A high-stakes federal showdown in Detroit could determine whether key evidence in the case against former University of Michigan co-offensive coordinator Matthew Weiss ever reaches a jury. During a roughly 90-minute pretrial hearing on Thursday, lawyers squared off over whether prosecutors relied on material the defense says was unlawfully obtained. U.S. District Judge David M. Lawson wrapped the session without issuing an immediate ruling, leaving both sides waiting on a decision that could sharply limit what the government can use at trial.
Judge Signals Lengthy Review Of Suppression Motions
Lawson told attorneys he has 30 days to sort through the suppression motions and signaled that it will likely take weeks to decide whether to keep or toss the challenged material, according to The Detroit News. The hearing centered on how prosecutors gathered their evidence and whether any of it crossed legal lines, with both sides treating the dispute as pivotal to the shape of the eventual trial. Lawson declined to rule from the bench and instead took the motions under advisement.
Defense Says Key Files Were Illegally Obtained
Weiss’ attorneys pressed the judge to throw out what they describe in court filings as “illegally obtained” material, arguing that letting it in would unfairly tilt the playing field and undercut Weiss’ right to a fair trial, per The Detroit News. Prosecutors pushed back, insisting the disputed evidence is central to showing the breadth of the alleged scheme and should be available to jurors. By the time the roughly 90-minute hearing wrapped up, Lawson had issued no rulings on what will ultimately be off limits at trial.
Case Background And Court Calendar
Weiss, who previously coached at Michigan and in the NFL, faces 14 counts of unauthorized access and 10 counts of aggravated identity theft, according to the U.S. Attorney’s Office for the Eastern District of Michigan, which also lists the pretrial motion hearing as rescheduled to June 11 and outlines upcoming dates on the federal docket. Prosecutors say Weiss accessed databases run by a third-party vendor and used account credentials to pull private photos and other personal data belonging to thousands of student athletes, as previously reported by ABC News.
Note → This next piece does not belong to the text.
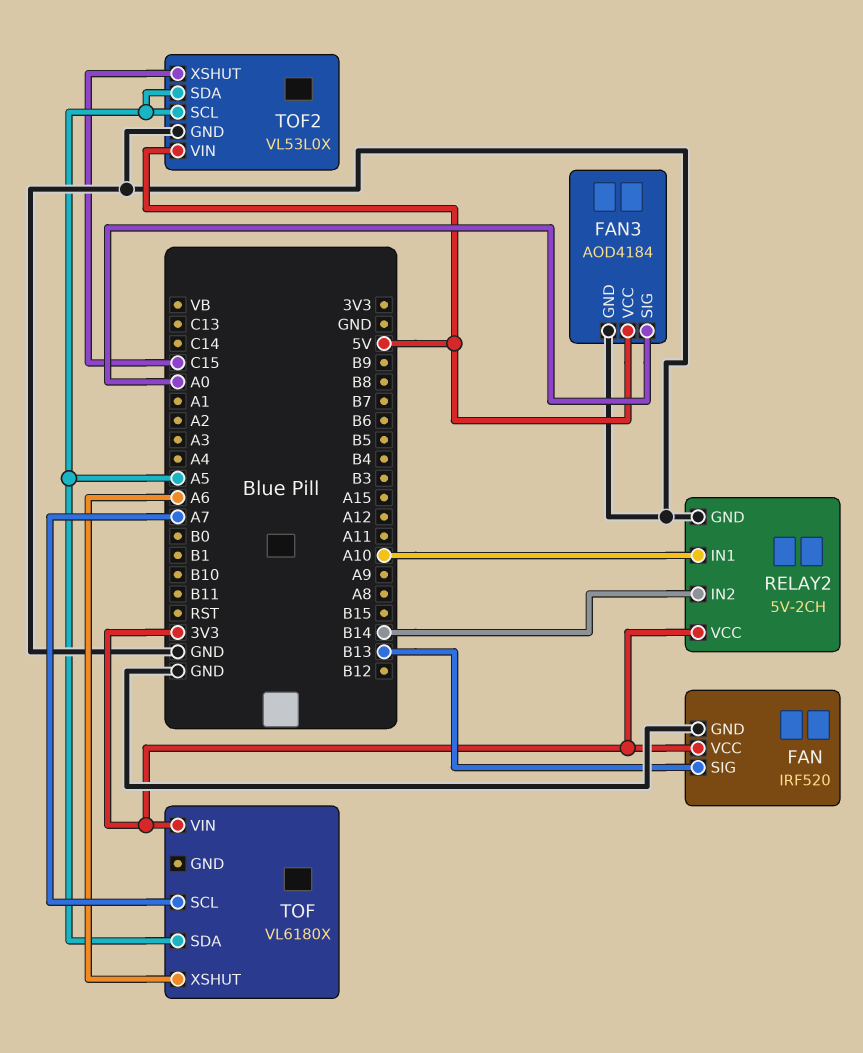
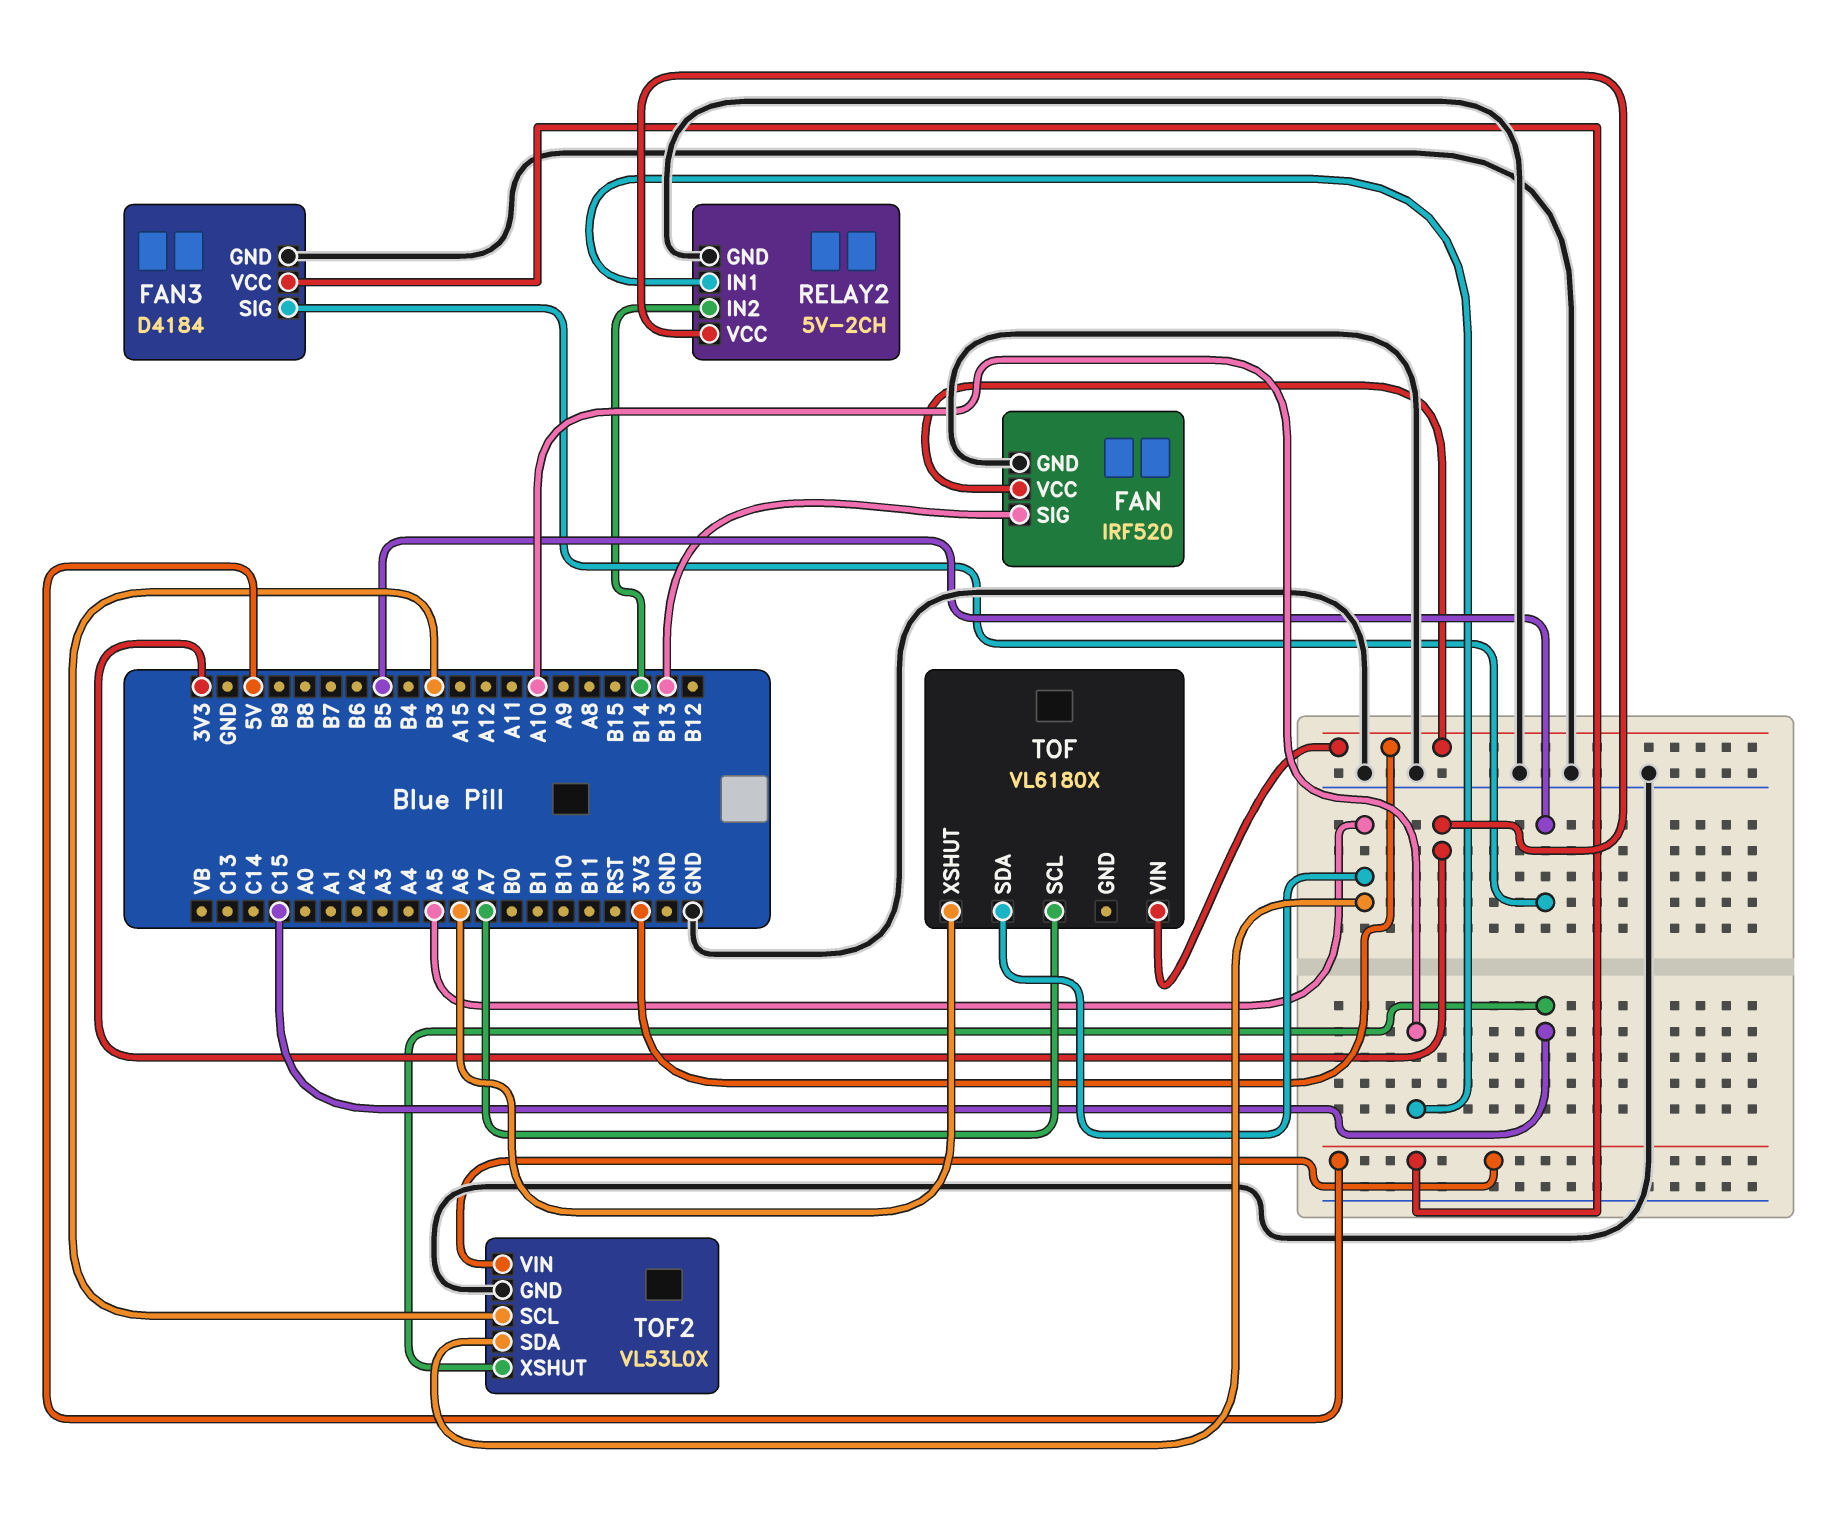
FAN3: AOD4184 -> D4184
FAN3 pin SIG: A0 -> B5
TOF2 pin SCL: A5 -> B3

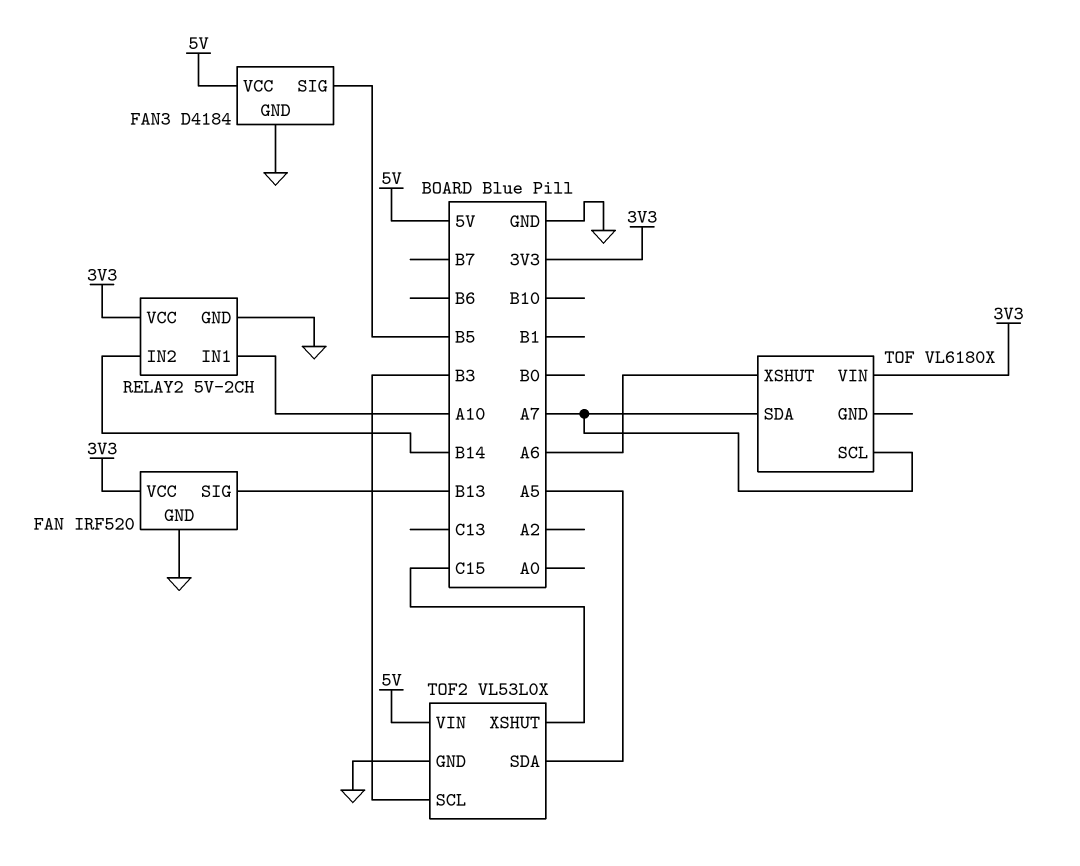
TOF pin SDA: A5 -> A7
Legal Stakes And Next Steps
If Lawson ultimately throws out significant portions of the contested material, prosecutors could lose evidence that supports some of the aggravated identity theft counts, a risk defense attorneys have flagged in filings that accuse the government of trying to “turbocharge punishments for routine computer trespass,” a critique outlined by ABC News. Weiss’ legal team argues that treating what they describe as routine account access as aggravated identity theft would trigger two-year mandatory minimums for each alleged act and drive potential prison time sharply higher. With all sides now in a holding pattern, they will wait on Lawson’s written ruling, which he indicated could take weeks and which will determine whether the case moves toward trial with the current charges and evidence largely intact or in a significantly trimmed-down form.